## TASK DESCRIPTION
Pull out every line below that contains the word "coffee".

## DATASET RECORDS
★ ★ ★ ★ ★

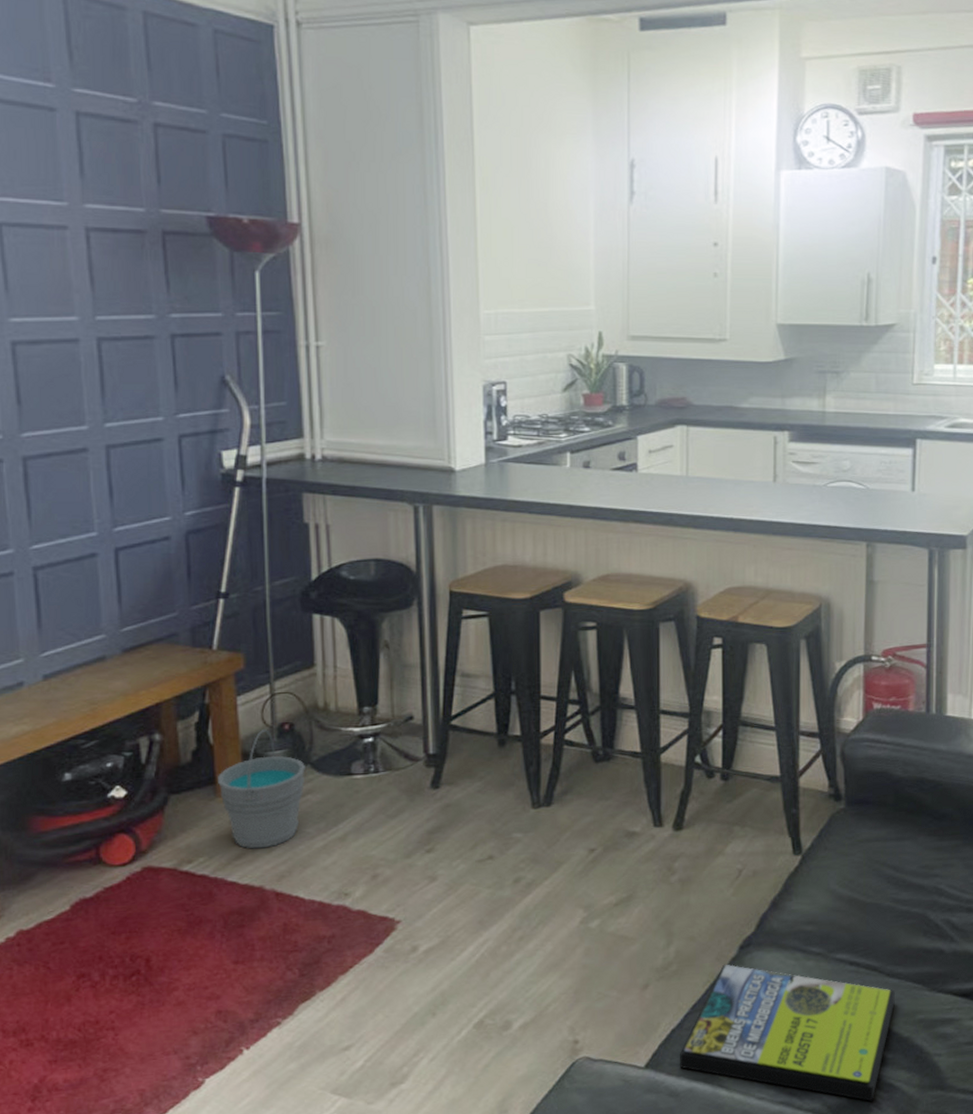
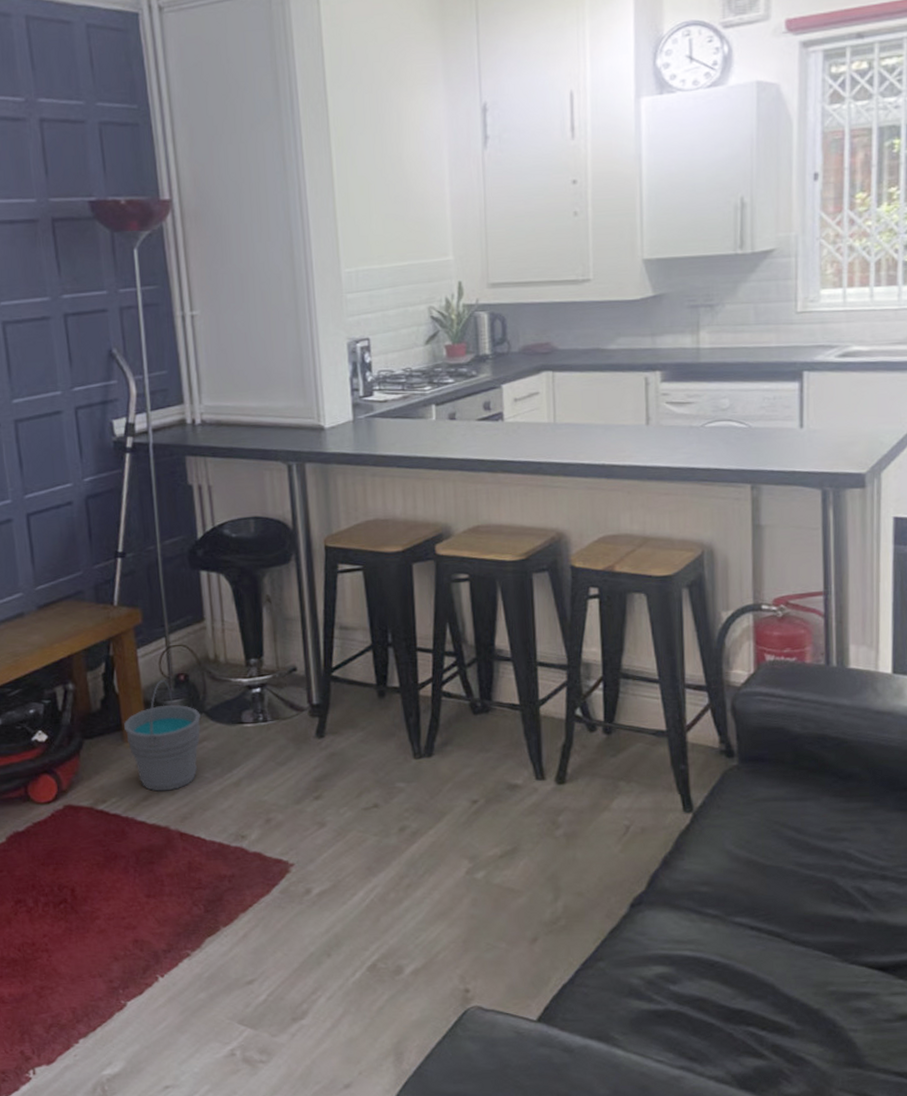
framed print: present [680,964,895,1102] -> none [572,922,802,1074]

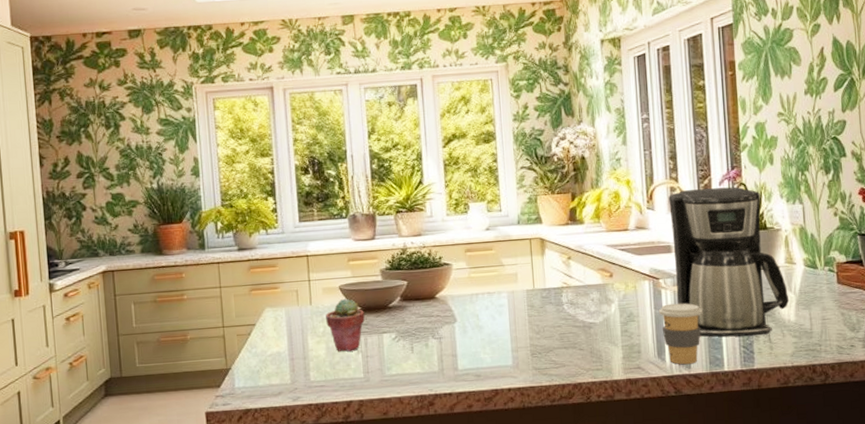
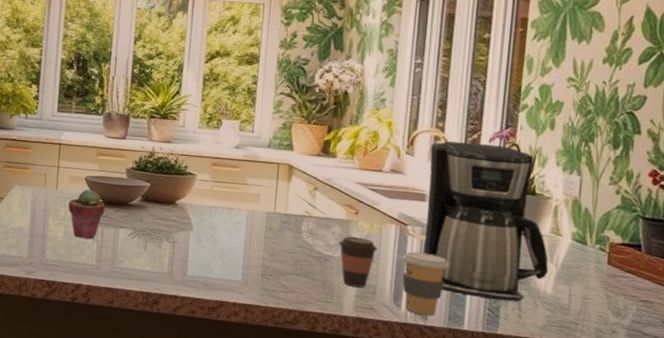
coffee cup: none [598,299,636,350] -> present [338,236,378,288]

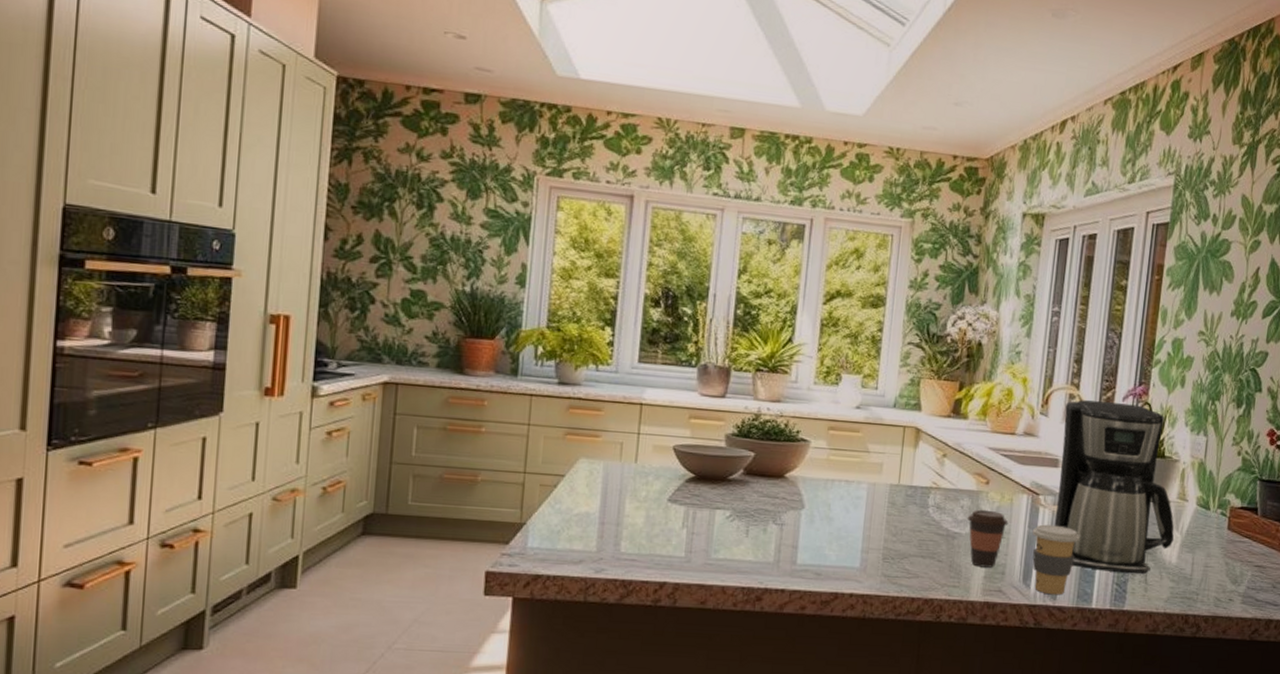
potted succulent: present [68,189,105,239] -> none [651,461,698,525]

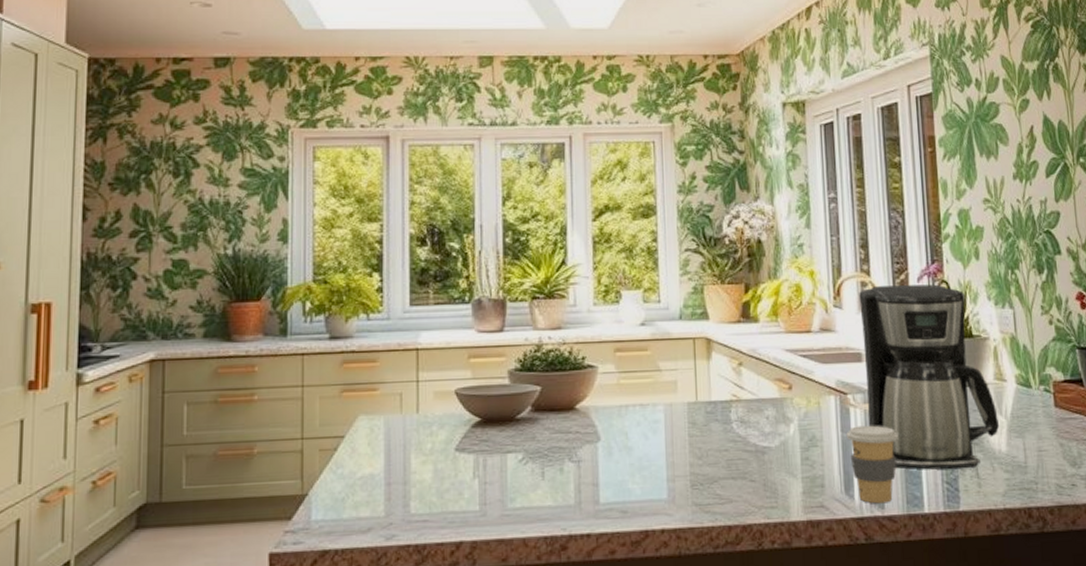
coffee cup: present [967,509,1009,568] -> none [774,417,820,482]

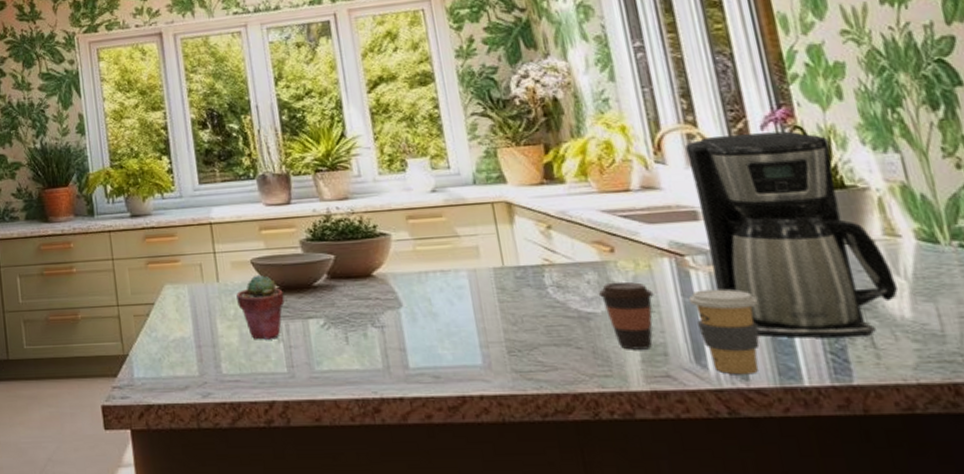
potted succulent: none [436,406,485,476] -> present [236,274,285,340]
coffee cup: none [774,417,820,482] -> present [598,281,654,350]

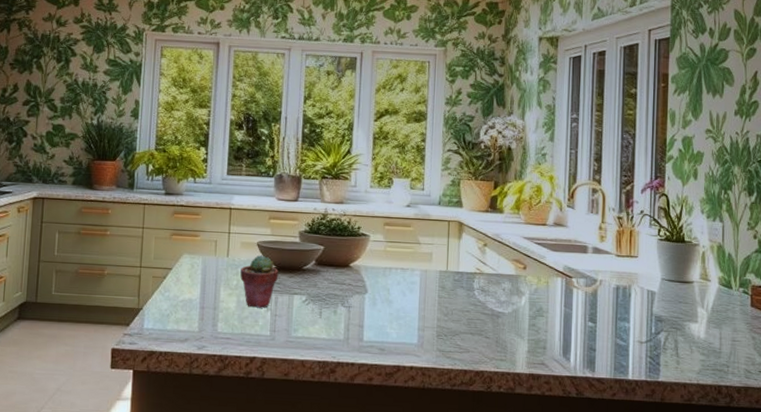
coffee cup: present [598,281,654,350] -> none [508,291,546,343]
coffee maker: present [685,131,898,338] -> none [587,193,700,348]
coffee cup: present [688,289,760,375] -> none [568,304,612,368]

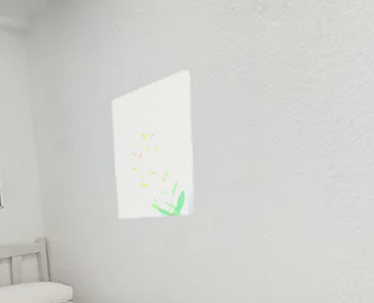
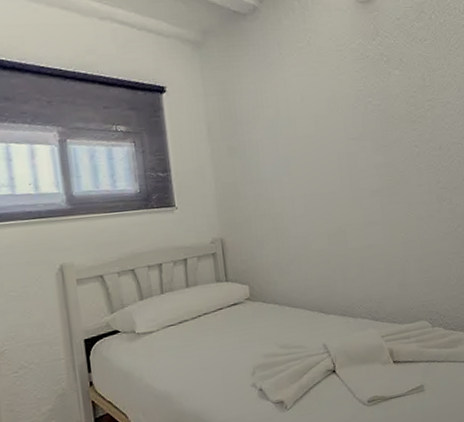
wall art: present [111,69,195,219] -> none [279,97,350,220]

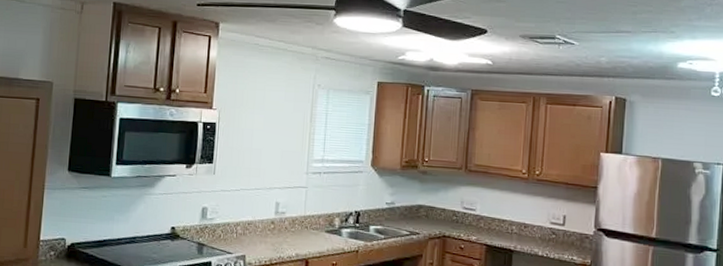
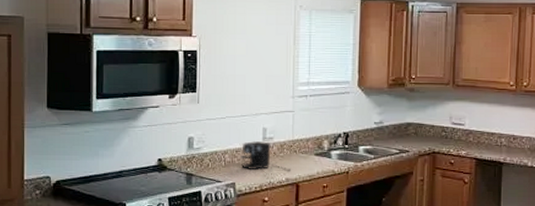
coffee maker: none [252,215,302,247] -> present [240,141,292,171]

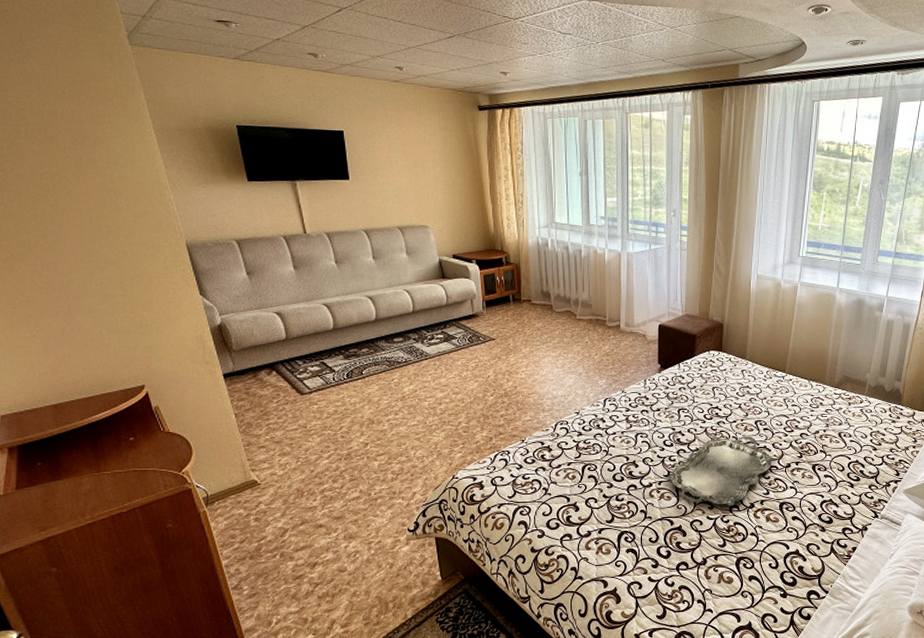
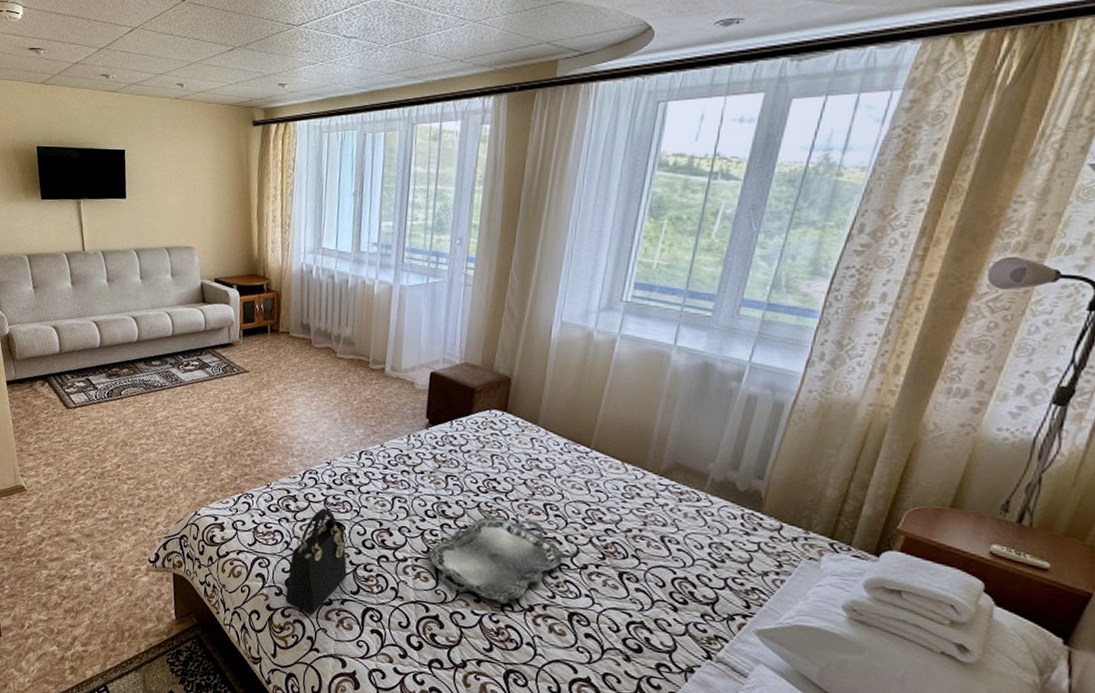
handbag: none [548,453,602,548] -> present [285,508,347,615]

★ ★ ★ ★ ★

## WRITTEN SOLUTION
coffee cup: none [598,299,636,350] -> present [338,236,378,288]
coffee cup: present [967,509,1009,568] -> none [774,417,820,482]
coffee cup: none [774,417,820,482] -> present [598,281,654,350]
coffee cup: present [598,281,654,350] -> none [508,291,546,343]
coffee maker: present [685,131,898,338] -> none [587,193,700,348]
coffee cup: present [688,289,760,375] -> none [568,304,612,368]
coffee maker: none [252,215,302,247] -> present [240,141,292,171]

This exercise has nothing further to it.